2. Just last month, an original box of my favorite Plasticville HO racing spectators, $5.

That should keep me going for another 15 years. (Good thing I like trains, too.)

As for Bob's find, well, five cars plus a pit kit, let alone _good_ cars, is the kind of bounty we can only dream of down here in central Texas. I think five is the total AFX population of Hays County outside my house. It must be great to live in the Northeast or Midwest. Congrats, Bob.

-- D


----------



## roadrner (Jul 21, 1999)

No way, you're still looking for pieces to add? :devil: Great find, love that Datsun. Congrats Bob! :thumbsup::thumbsup: rr


----------



## chriscobbs (Nov 20, 2003)

Very cool. Looks like the same 2 that are in this auction.

Auction Link


----------



## mr_aurora (Oct 18, 2005)

*Datsun update.....*

I was introduced to the seller thru an friend and he basically knew what he had with regard to scarcity. I aranged to meet up and asked about other cars and the pit kit came in too. I was hoping for the Baja and when it came too, I was pleased. I did not steal the cars and they are not perfect, but i have decent examples now. Bob


----------



## Joe65SkylarkGS (Feb 15, 2010)

chriscobbs said:


> Very cool. Looks like the same 2 that are in this auction.
> 
> Auction Link




I seen that.

Ouch

Nice score Bob:thumbsup:


----------



## ParkRNDL (Mar 20, 2002)

Nice. I went to a train show yesterday. Got nothin. But like you guys say, I'll still go to the next one...

--rick


----------



## A/FX Nut (May 28, 2004)

Nice find Bob. I've heard of train shows having slot cars in the past. They use them as scene fillers. O gauge, 1/43 (Super Model Motoring), and HO (Vibes and T-jets).

My model railroad club is having a train show on March 20th at Borkholder Dutch Village in Nappanee, Indiana. 

One vendor in the past has had slot stuff to sell. Last year he didn't. I think I'm going to talk to the vendors this year and ask how many might have slot stuff and ask them to bring it to next year's show. 

Then I could get the word out here locally to slot heads. 

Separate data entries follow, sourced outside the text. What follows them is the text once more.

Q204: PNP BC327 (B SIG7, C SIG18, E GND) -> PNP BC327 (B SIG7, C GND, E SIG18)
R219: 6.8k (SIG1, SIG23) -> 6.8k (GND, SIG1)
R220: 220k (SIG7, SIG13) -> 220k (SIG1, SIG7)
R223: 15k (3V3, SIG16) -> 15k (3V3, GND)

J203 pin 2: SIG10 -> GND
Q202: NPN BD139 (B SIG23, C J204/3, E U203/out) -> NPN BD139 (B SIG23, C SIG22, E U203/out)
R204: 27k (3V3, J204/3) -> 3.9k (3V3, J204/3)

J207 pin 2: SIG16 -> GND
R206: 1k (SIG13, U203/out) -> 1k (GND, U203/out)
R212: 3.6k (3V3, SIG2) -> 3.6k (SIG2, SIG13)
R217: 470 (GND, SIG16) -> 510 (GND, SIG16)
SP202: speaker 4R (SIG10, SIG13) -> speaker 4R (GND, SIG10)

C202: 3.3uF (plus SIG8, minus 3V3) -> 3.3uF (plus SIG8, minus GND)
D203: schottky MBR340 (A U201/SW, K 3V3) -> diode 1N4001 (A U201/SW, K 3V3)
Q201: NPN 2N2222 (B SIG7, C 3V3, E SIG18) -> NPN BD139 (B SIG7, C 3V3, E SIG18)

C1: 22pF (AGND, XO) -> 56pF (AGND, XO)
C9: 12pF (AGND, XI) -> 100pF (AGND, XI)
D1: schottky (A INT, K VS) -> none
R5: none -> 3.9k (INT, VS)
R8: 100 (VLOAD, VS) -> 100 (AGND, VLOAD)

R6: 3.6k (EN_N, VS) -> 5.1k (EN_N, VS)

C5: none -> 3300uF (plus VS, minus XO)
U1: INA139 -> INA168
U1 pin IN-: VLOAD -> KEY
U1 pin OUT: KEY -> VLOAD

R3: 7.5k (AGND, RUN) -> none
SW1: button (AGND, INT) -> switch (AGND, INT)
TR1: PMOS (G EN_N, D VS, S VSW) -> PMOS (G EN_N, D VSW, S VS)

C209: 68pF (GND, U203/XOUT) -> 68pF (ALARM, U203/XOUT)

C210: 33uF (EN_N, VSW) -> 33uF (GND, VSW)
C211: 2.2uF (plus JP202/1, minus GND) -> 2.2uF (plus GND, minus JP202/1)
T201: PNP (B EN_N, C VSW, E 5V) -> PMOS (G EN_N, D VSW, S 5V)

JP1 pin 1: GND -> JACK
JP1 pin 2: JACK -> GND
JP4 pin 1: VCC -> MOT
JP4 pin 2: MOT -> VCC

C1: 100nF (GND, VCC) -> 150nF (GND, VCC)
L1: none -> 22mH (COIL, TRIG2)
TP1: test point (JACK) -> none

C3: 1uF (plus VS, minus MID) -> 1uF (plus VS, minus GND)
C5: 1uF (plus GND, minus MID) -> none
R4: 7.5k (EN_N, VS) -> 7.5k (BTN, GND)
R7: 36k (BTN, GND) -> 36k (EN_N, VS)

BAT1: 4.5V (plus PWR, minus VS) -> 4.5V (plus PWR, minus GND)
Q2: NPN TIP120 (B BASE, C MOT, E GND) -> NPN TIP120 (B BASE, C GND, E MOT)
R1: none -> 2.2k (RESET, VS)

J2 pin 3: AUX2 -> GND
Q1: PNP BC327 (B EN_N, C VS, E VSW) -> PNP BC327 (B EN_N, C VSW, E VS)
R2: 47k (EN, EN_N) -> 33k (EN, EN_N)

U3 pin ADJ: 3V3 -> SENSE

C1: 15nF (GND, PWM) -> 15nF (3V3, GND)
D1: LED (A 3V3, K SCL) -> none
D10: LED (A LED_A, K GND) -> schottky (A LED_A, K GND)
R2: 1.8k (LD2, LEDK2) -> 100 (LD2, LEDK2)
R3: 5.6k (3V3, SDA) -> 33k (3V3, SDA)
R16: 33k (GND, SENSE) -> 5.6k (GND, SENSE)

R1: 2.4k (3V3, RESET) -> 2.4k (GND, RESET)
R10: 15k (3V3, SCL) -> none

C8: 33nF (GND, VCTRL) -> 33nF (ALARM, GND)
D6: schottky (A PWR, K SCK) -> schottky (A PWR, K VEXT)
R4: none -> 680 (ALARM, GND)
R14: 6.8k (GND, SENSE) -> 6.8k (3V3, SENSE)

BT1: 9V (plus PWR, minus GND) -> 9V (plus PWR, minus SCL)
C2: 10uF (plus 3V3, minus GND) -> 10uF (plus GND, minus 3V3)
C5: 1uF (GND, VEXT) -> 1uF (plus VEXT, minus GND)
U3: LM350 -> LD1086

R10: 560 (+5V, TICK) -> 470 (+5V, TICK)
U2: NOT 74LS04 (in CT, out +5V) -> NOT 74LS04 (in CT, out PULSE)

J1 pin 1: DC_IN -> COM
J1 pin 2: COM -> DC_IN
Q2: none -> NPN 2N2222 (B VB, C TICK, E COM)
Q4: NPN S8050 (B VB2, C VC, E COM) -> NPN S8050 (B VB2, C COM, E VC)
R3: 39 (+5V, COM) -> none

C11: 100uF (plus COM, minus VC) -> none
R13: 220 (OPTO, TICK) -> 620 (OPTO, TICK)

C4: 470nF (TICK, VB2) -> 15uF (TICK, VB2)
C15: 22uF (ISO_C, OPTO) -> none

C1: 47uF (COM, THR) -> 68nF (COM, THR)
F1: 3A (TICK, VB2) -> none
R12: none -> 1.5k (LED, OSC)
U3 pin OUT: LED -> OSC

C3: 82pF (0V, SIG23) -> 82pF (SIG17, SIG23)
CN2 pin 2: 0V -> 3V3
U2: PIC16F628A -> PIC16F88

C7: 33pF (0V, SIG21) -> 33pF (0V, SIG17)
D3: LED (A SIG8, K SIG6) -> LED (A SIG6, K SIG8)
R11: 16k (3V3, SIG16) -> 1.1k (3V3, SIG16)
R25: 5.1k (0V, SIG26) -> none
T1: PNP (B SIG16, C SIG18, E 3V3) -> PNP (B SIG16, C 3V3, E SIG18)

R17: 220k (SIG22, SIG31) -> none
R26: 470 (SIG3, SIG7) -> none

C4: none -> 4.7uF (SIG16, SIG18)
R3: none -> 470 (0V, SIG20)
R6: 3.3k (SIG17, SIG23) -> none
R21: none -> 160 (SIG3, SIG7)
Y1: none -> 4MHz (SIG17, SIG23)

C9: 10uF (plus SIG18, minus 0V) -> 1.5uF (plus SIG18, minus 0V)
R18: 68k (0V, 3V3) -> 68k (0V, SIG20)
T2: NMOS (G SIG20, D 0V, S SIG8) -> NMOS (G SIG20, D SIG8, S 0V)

This thread has given me some ideas. 

Randy.


----------



## Abominus (Dec 25, 2004)

chriscobbs said:


> Very cool. Looks like the same 2 that are in this auction.
> 
> Auction Link


Does anyone know if the sticker sheets in this set are the same as ones found in the Spark Bugs set and came with the mail-in Sugar Daddy? Never knew the Sugar Daddy came in a set.


----------



## EBasil (Jan 11, 2000)

That Datsun is great!


----------